Va da sé che un controllo qualità rigoroso ed efficiente è direttamente proporzionale alla soddisfazione dell’utente. Più nello specifico, un sistema di controllo qualità comprende: la raccolta dati in tempo reale, la verifica statistica di processo, la gestione degli strumenti di misura, i controlli in accettazione da fornitori e la gestione dei lotti di materiale, i controlli post-lavorazioni, il collaudo finale e la gestione delle partite di collaudo. A ciò si aggiunga poi la valutazione dei fornitori, la rilevazione dei parametri di qualità con collegamenti diretti alle macchine per la programmazione dei controlli in funzione dei pezzi prodotti, la gestione della tracciabilità.

Vecchie esigenze, nuove soluzioni

Nell’ottica industriale tradizionale gli aspetti sottoposti a controllo qualità sono solitamente suddivisi in tre livelli, a seconda del danno causato al processo/prodotto in caso di non conformità:

  • Aspetti ‘critici’ nel caso la funzionalità venga compromessa in modo pesante;
  • ‘importanti’ qualora venga intaccata la funzionalità ottimale;
  • ‘secondari’ se tali aspetti non pregiudicano in alcun modo la funzionalità.

Nella più moderna e tecnologia visione industriale della Smart Factory i livelli di rischio…rimangono gli stessi! A cambiare è l’adozione di soluzioni IIOT capaci di ottimizzare le operazioni del controllo qualità grazie a un monitoraggio in tempo reale dei flussi produttivi: specifici software elaborano i dati forniti dai sensori posti nei punti strategici della linea di produzione, rilevando eventuali non conformità.

Il controllo qualità secondo l’Industria 4.0

Un esempio pratico di automatizzazione nel controllo qualità in fase di collaudo è l’uso di software vocali durante le operazioni di verifica. Il controllo qualità ‘alla vecchia maniera’ viene effettuato dall’operatore manualmente, trascrivendo le annotazioni su moduli cartacei. Grazie al software vocale, invece, i setting del macchinario possono essere confermati oppure modificati a voce.

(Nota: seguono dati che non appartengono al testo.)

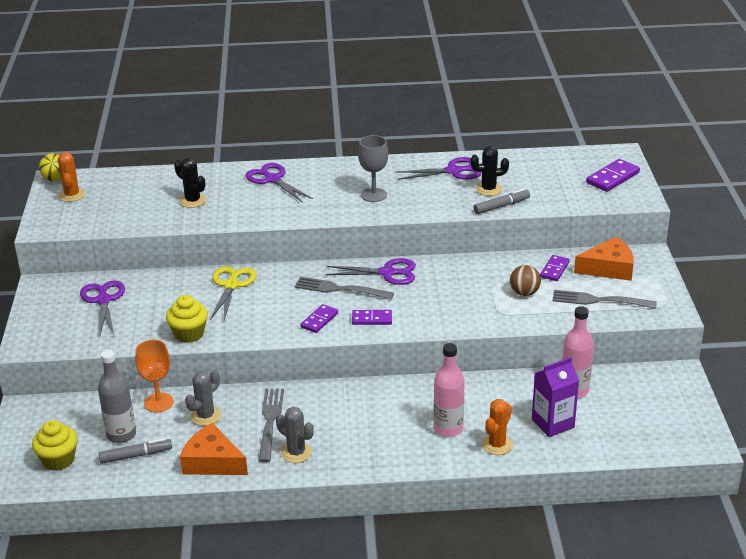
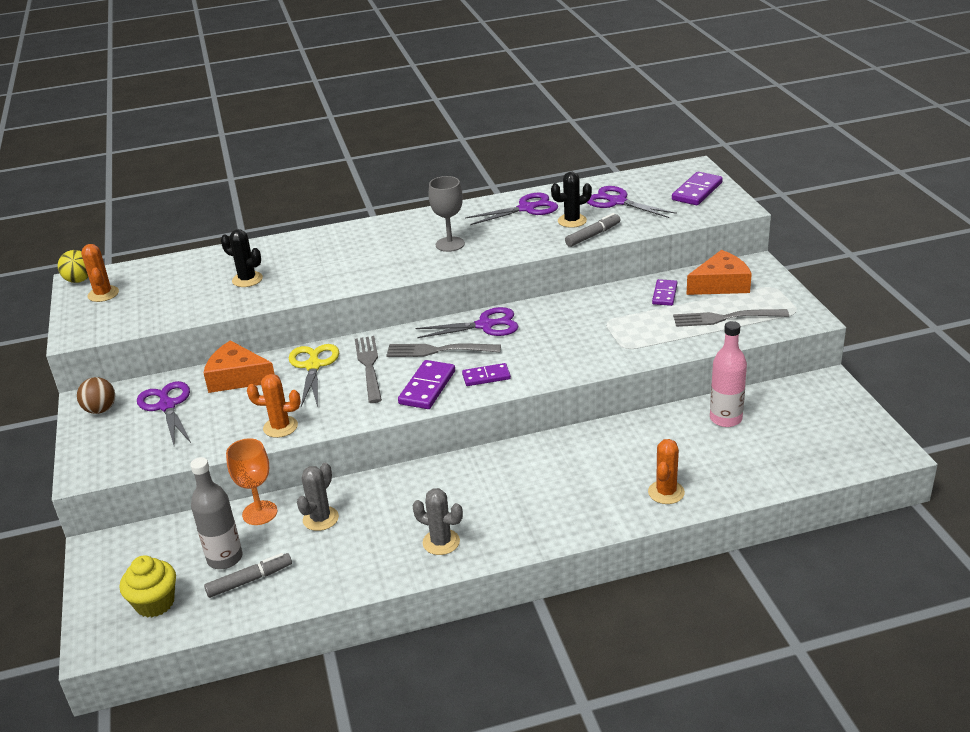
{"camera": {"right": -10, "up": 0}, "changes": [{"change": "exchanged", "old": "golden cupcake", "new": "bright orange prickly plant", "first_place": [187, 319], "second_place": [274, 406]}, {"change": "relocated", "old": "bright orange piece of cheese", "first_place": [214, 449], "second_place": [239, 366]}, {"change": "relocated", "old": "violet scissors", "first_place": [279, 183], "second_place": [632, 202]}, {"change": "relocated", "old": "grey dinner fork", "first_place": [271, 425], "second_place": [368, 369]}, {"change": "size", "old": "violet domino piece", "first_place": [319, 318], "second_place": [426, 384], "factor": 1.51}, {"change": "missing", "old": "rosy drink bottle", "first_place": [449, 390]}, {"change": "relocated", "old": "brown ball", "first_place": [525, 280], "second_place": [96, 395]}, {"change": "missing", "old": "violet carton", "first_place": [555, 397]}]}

Come? Attraverso postazioni dotate di computer e cuffie cordless con cui comunicare in tempo reale e visualizzare i risultati delle modifiche effettuate.

Ancora, è possibile impiegare sistemi di ‘computer vision’, ovvero soluzioni di estrapolazione automatica di informazioni dall’elaborazione di immagini digitali con l’utilizzo di sensori di prossimità per controlli e monitoraggi in condizioni gravose.

Insomma, ladozione di soluzioni IIOT permette di ridurre i costi legati alle produzioni di articoli che risultano non conformi, agli sprechi e alle rilavorazioni. Il tutto apportando evidenti benefici in quanto ad aumento dei volumi prodotti e migliorata tracciabilità e sostenibilità.

Una figura chiave: il Quality Control Manager

Un addetto al controllo qualità, o Quality Control Manager, lavora per assicurare la conformità allo standard qualitativo del processo/servizio. Ha prima di tutto l’onere di capire quali sono i bisogni dell’utilizzatore, per poi impegnarsi per far sì che il prodotto/servizio fornito non deluda tali aspettative.

In concreto, questa figura professionale ha il compito di monitorare il ciclo di vita del prodotto/servizio, coordinandosi con i diversi reparti aziendali, dall’ufficio acquisti al management, passando per il settore produttivo. Un addetto al controllo qualità si accerta dunque dei materiali acquistati, pianifica la modalità, la frequenza e l’esecuzione delle verifiche, ne predispone la documentazione e i campioni, analizza i dati relativi alle problematiche riscontrate e propone soluzioni in linea con i target aziendali.